Records below:

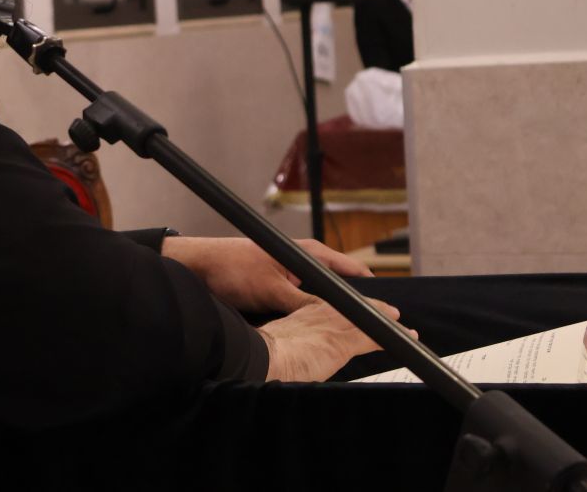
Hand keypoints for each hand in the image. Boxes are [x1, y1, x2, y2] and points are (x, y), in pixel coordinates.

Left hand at [160, 236, 372, 313]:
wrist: (198, 267)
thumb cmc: (232, 269)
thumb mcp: (273, 291)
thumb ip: (305, 303)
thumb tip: (336, 317)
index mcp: (308, 253)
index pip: (352, 271)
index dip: (371, 291)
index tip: (389, 311)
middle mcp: (303, 261)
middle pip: (339, 286)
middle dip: (353, 305)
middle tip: (373, 328)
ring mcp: (291, 274)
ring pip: (321, 297)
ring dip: (330, 312)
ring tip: (348, 333)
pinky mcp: (278, 286)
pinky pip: (303, 302)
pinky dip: (310, 313)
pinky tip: (315, 330)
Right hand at [259, 297, 410, 381]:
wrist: (262, 357)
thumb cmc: (262, 356)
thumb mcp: (276, 343)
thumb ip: (286, 345)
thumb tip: (286, 359)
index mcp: (302, 313)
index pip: (333, 306)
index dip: (348, 309)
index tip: (357, 313)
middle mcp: (321, 313)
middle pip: (354, 306)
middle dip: (374, 309)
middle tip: (390, 312)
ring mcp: (334, 325)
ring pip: (369, 318)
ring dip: (388, 323)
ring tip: (404, 328)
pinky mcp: (344, 341)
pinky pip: (378, 336)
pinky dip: (395, 338)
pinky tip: (408, 339)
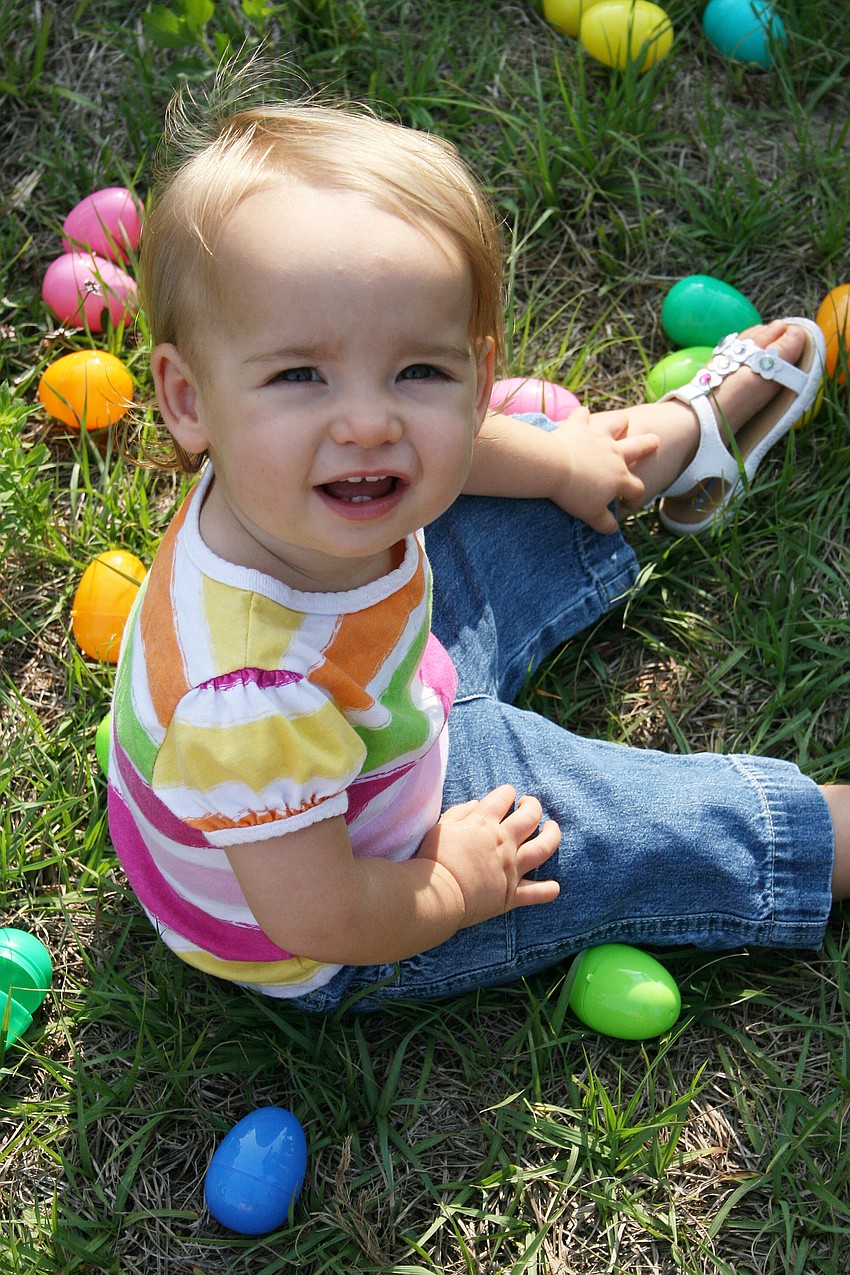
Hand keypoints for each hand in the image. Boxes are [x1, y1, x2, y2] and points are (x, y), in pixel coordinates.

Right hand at [417, 785, 560, 928]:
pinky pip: (538, 892)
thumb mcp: (442, 827)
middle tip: (529, 805)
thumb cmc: (433, 859)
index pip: (503, 797)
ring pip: (544, 848)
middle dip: (533, 806)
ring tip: (552, 828)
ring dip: (552, 835)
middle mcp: (503, 842)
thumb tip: (477, 804)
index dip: (507, 793)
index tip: (507, 795)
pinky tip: (554, 885)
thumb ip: (460, 812)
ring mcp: (511, 868)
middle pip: (530, 816)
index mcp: (484, 823)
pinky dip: (548, 889)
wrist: (437, 895)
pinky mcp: (512, 894)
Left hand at [547, 409, 658, 532]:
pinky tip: (580, 415)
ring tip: (623, 421)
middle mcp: (615, 454)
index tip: (630, 502)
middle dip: (648, 444)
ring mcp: (598, 437)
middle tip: (655, 440)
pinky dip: (581, 415)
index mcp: (620, 478)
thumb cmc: (574, 494)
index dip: (636, 496)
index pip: (637, 487)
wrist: (554, 467)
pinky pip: (582, 416)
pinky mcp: (579, 426)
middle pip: (639, 447)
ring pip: (617, 424)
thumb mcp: (591, 514)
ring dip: (620, 422)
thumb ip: (604, 522)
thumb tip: (613, 530)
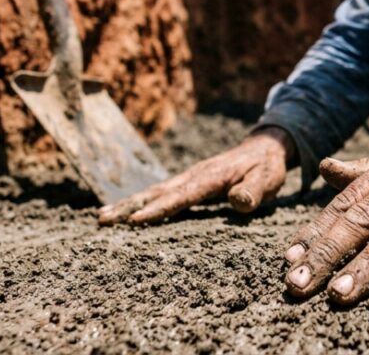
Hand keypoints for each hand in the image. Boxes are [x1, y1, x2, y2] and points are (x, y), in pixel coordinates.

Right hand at [98, 127, 293, 224]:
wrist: (264, 149)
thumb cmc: (266, 168)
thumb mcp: (267, 179)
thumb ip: (253, 191)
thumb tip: (238, 201)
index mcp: (210, 177)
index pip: (181, 196)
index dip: (160, 209)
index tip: (136, 220)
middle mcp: (193, 176)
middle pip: (156, 193)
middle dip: (129, 206)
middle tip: (101, 219)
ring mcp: (188, 178)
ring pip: (153, 192)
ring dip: (127, 204)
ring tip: (101, 217)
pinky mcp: (188, 183)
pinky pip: (160, 193)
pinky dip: (140, 202)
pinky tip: (125, 212)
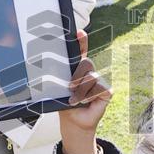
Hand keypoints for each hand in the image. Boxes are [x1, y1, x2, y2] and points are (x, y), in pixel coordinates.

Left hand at [59, 30, 110, 153]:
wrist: (73, 121)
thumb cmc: (65, 105)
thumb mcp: (59, 89)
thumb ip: (59, 77)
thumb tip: (47, 67)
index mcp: (77, 70)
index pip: (81, 52)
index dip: (81, 41)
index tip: (79, 32)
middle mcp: (90, 73)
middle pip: (86, 63)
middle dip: (77, 74)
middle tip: (70, 86)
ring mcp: (99, 81)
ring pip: (91, 77)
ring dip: (80, 90)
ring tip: (73, 99)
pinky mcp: (106, 91)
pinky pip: (99, 87)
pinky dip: (89, 95)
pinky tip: (84, 102)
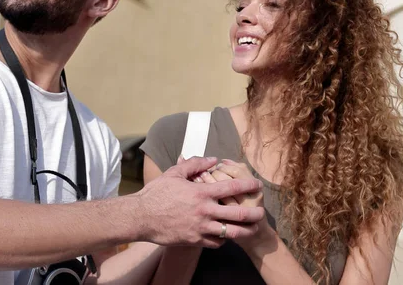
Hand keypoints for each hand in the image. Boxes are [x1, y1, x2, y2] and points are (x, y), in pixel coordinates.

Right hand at [136, 156, 264, 247]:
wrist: (140, 217)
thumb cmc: (156, 193)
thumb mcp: (174, 173)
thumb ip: (195, 165)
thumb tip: (212, 159)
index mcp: (200, 192)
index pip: (231, 187)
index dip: (247, 185)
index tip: (257, 185)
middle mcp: (204, 211)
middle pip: (238, 214)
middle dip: (254, 213)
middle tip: (262, 212)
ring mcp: (200, 228)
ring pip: (231, 233)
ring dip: (244, 230)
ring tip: (252, 229)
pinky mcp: (194, 241)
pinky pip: (216, 243)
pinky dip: (223, 239)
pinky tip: (225, 235)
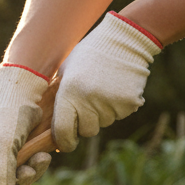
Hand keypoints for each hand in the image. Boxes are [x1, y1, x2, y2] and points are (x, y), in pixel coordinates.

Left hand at [52, 11, 161, 152]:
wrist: (124, 40)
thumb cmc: (89, 55)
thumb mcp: (66, 73)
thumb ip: (60, 99)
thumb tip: (54, 130)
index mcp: (69, 94)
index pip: (63, 132)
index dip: (64, 142)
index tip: (66, 144)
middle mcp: (88, 102)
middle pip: (86, 131)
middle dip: (85, 125)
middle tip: (88, 106)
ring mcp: (110, 103)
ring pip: (104, 123)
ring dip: (102, 114)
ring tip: (103, 89)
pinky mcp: (129, 103)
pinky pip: (120, 114)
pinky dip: (118, 107)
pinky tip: (116, 88)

End of Records.

Work to complete: For the lines above, output exactly those from the line containing "thumb tip: (336, 317)" through the line containing "thumb cmc: (262, 356)", and skip the others.

Task result:
thumb tip: (336, 317)
index mcp: (308, 253)
index pip: (352, 271)
index dip: (371, 291)
index tip: (389, 311)
middle mcp: (303, 261)
middle pip: (339, 286)
middle dip: (353, 305)
middle tip: (373, 328)
ring mcp: (291, 274)
ring pip: (321, 297)
ring dip: (330, 312)
ring tip: (348, 333)
pinky mcp: (278, 286)
pinky pip: (303, 302)
pinky dip: (310, 313)
pinky tip: (315, 330)
Right hand at [259, 297, 410, 381]:
wrist: (262, 357)
thumb cmc: (262, 356)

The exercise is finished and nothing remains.